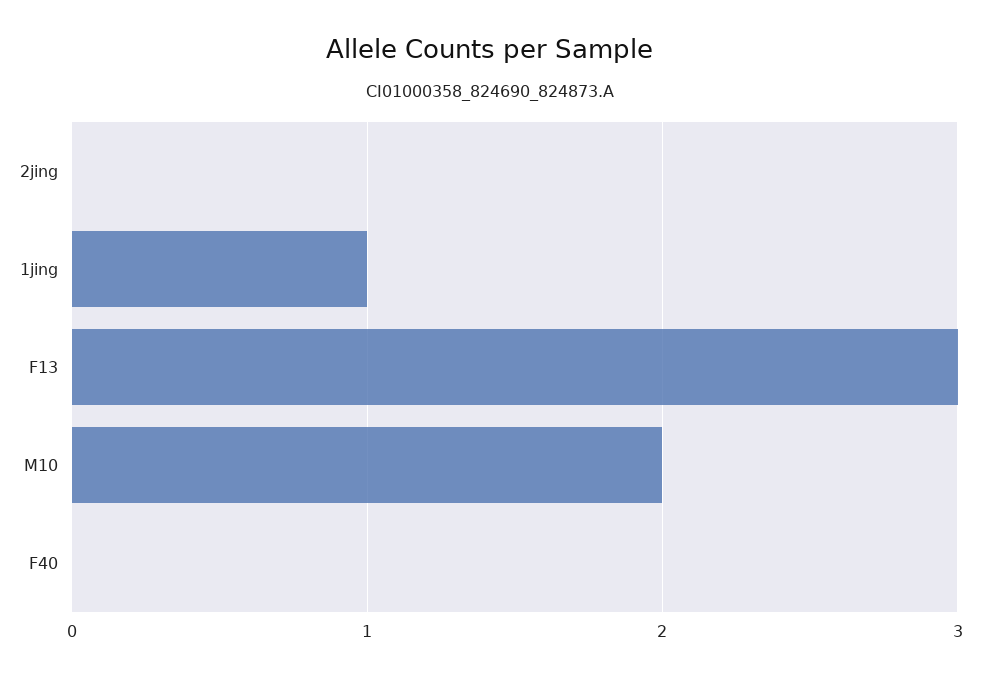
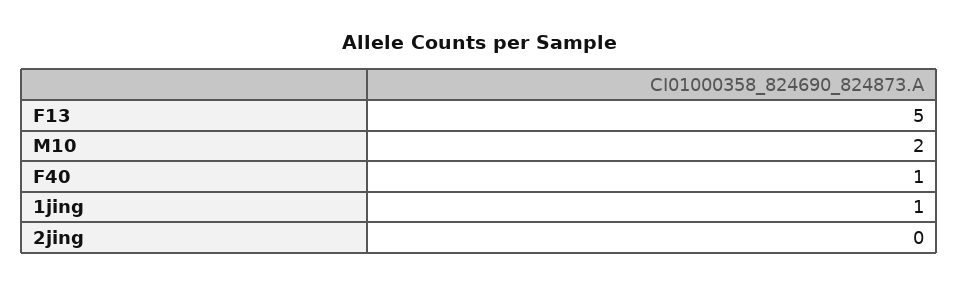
F13: 3 -> 5
F40: 0 -> 1

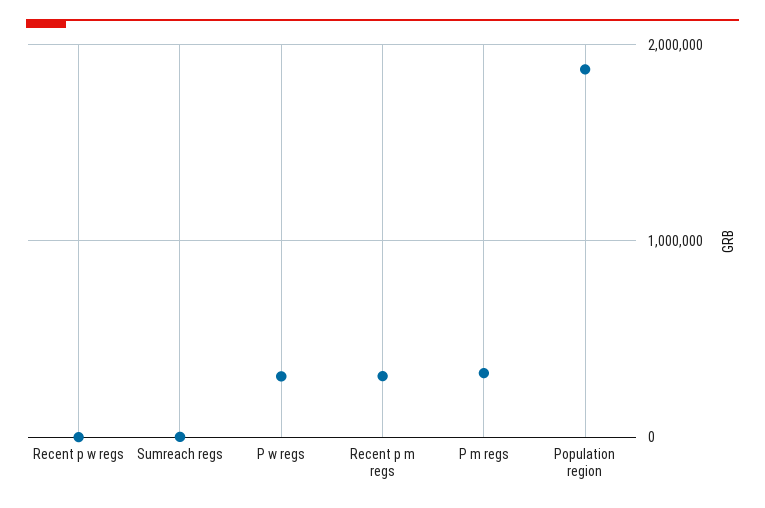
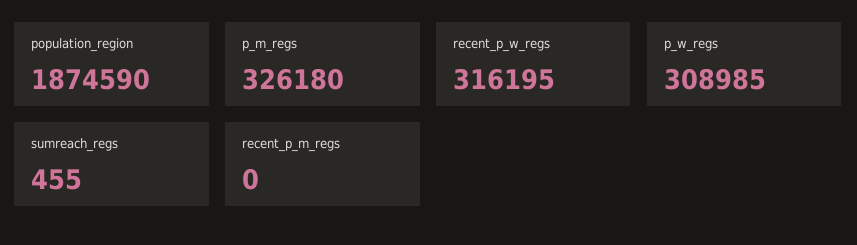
Recent p w regs: 0 -> 316195
Recent p m regs: 300000 -> 0

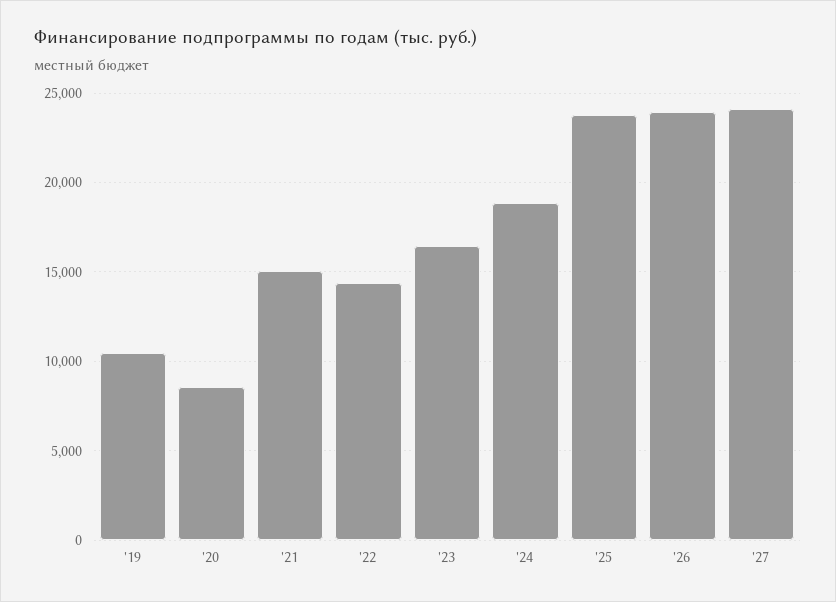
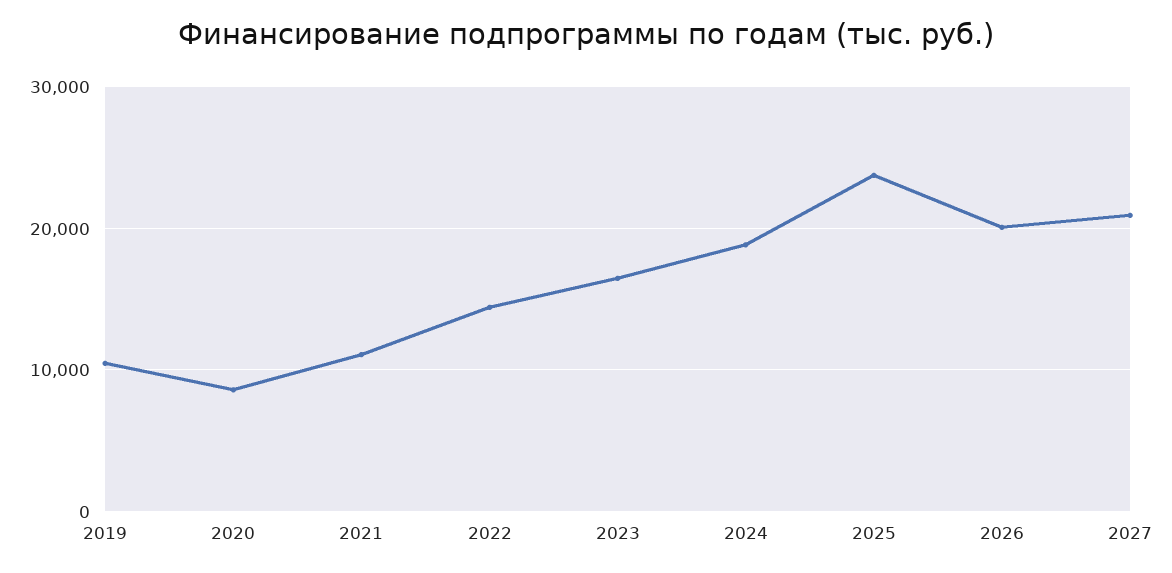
'21: 15000 -> 11000
'26: 24000 -> 20000
'27: 24000 -> 21000

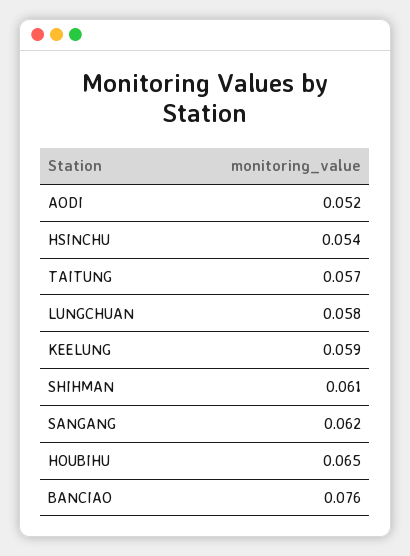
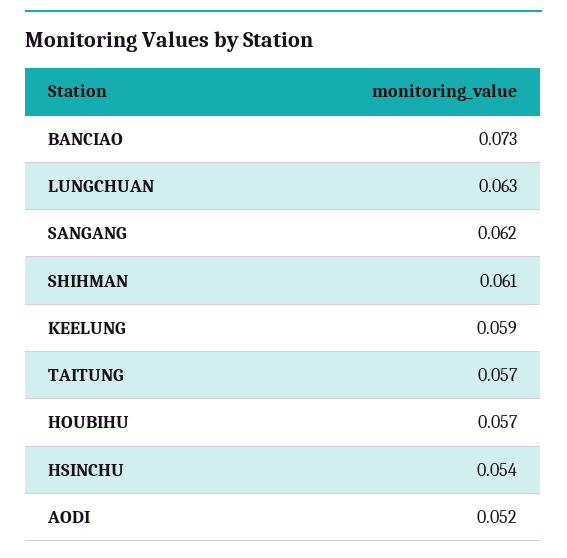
LUNGCHUAN: 0.058 -> 0.063
HOUBIHU: 0.065 -> 0.057
BANCIAO: 0.076 -> 0.073

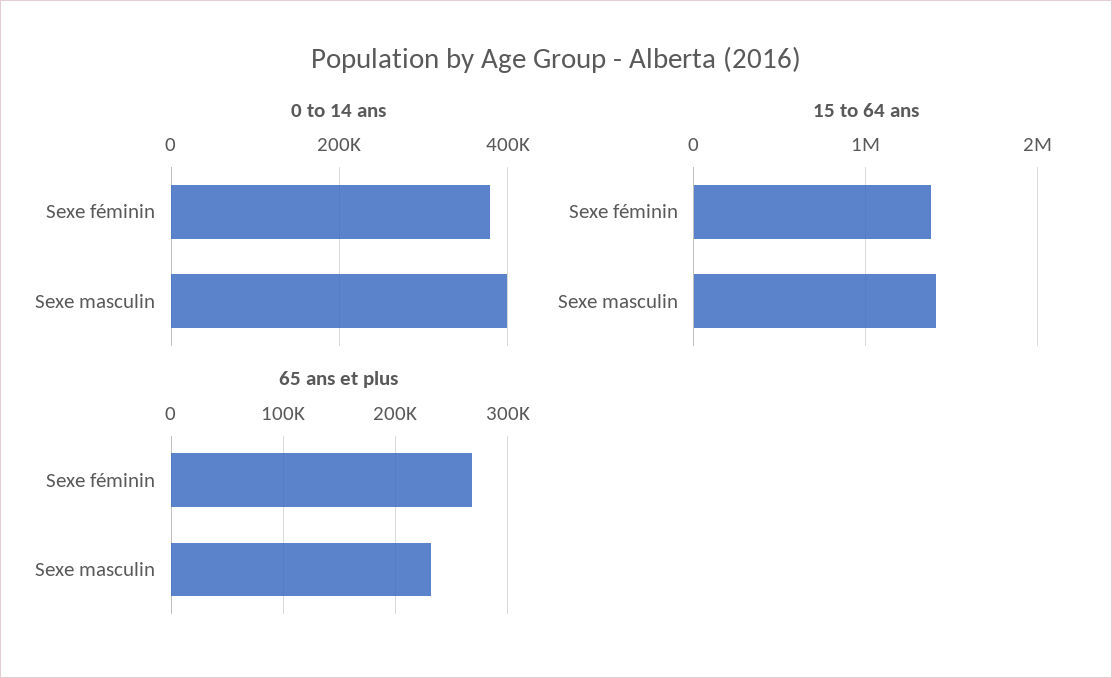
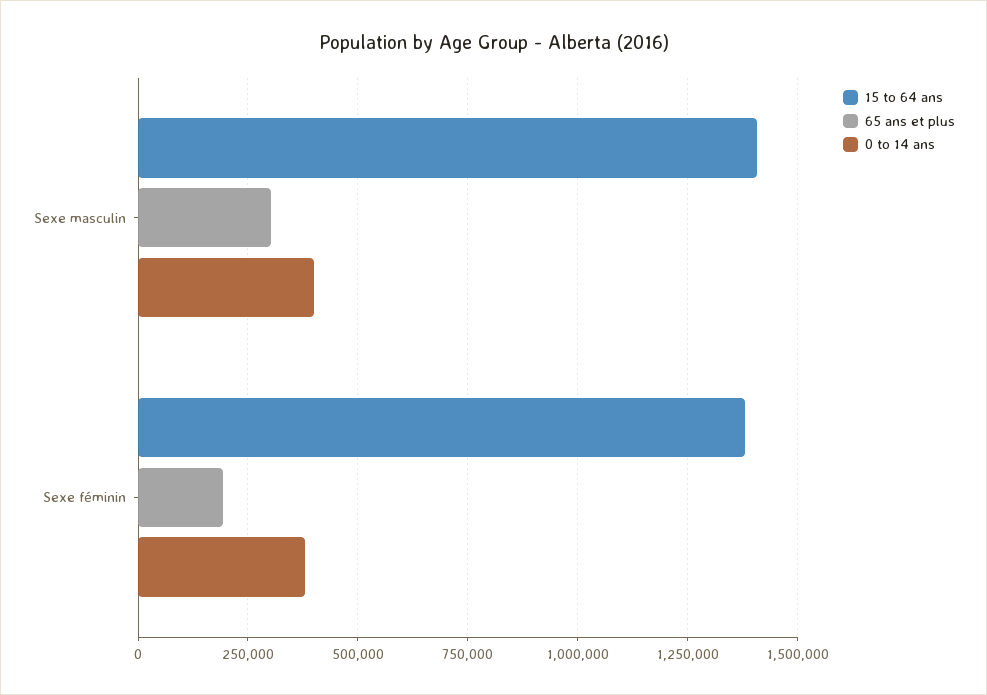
65 ans et plus, Sexe féminin: 270000 -> 200000
65 ans et plus, Sexe masculin: 230000 -> 300000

===============

Work to complete: Among the records, find the lines that contain "Sexe" and copy each of them.

Solved problem:
65 ans et plus, Sexe féminin: 270000 -> 200000
65 ans et plus, Sexe masculin: 230000 -> 300000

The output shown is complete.